Scientific Techniques

A Scientific Technique is a procedure in which experimental and observational methods are used to determine objective results in terms of a particular investigation. The purpose of a technical procedure in which a systematic program is applied is to discover the scientific nature of the object or question under study. The systematic model of evaluation that is applied as a scientific technique is generally categorized and organized so that all the elements fit into a sequence of investigative work.

We briefly describe types of scientific techniques, these methods can be applied in any type of research:

Synthesis: Small samples of the content to be studied are taken and the most relevant aspects of these are determined: changes, alterations by external agents, new reactions, among others, are taken into account for a summary of effects in a given time.

–Growth: When we are studying an organism that thrives in relation to time. A chronology is put together with respect to its progress and the morphological changes that occur.

–Analysis: We study what we have, we determine a list of compounds and components that define the object under scientific study.

–Classification: The different types of materials that make up the object are studied and classified, the explanation of why the presence of these compounds in which it is being studied is sought.
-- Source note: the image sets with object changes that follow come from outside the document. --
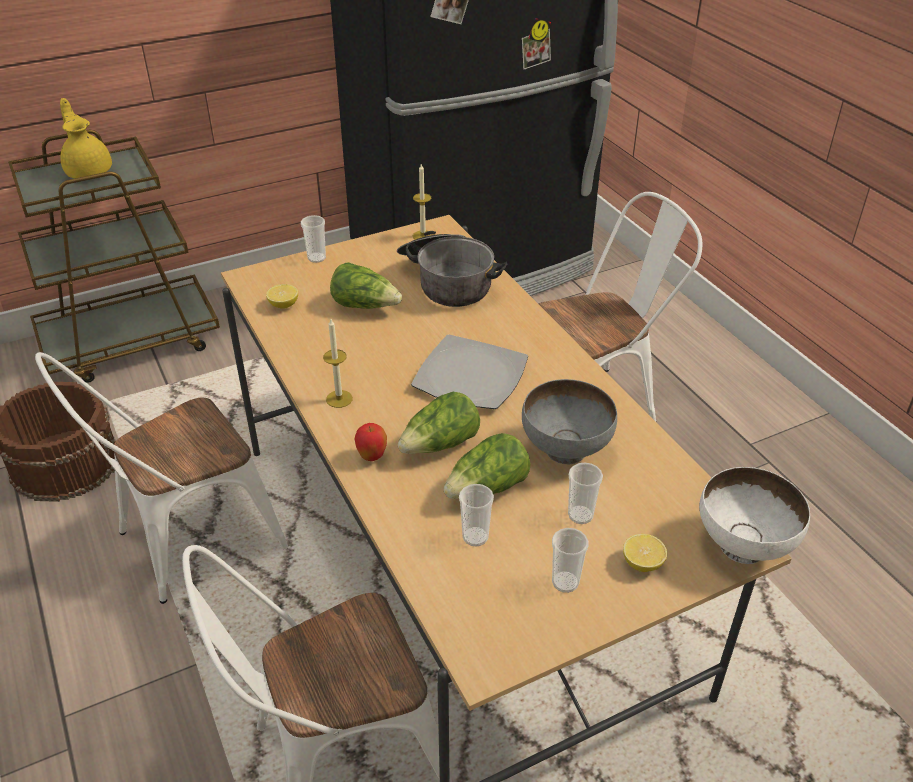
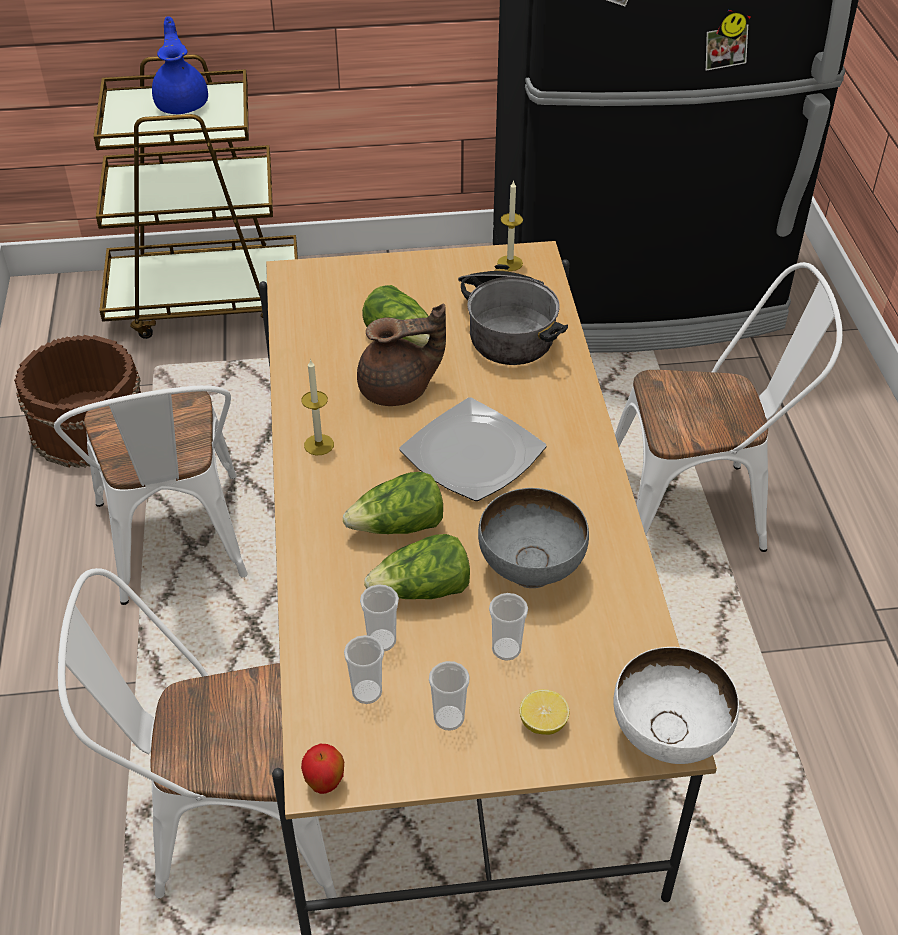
camera: 20 degrees right, 5 degrees up
white chair [35,352,288,604] -> white chair turned 90 degrees counterclockwise [54,385,248,605]
yellow teapot [60,98,112,178] -> blue teapot [152,16,208,114]
lemon [266,284,298,309] -> none
cup [301,215,326,263] -> cup moved to [344,635,384,704]
apple [354,423,387,461] -> apple moved to [301,744,344,794]
none -> brown teapot [357,304,446,406]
–Observation: These are the methods in which the sample being analyzed cannot be altered or broken down, so it is limited to observing every possible detail of its behavior and effects on other compounds that the study previously relates. Example of this, bacteria and microorganisms that are visualized by means of microscopes.

Scientific techniques also have a scheme to follow:

Identification of the compound to be studied, choice of the mechanisms, instruments and methods used to carry out the study, determination and prior evaluation of the environment in which the scientific study will be carried out, application of the scientific technique, writing or drawing up of a report of data obtained, collection of samples if applicable, presentation of results to the community interested in the investigative process.

As technology advances, many scientific techniques have been suppressed to make way for the work of robots and automatic studies through field sensors and images that show more complete data than the human eye can throw.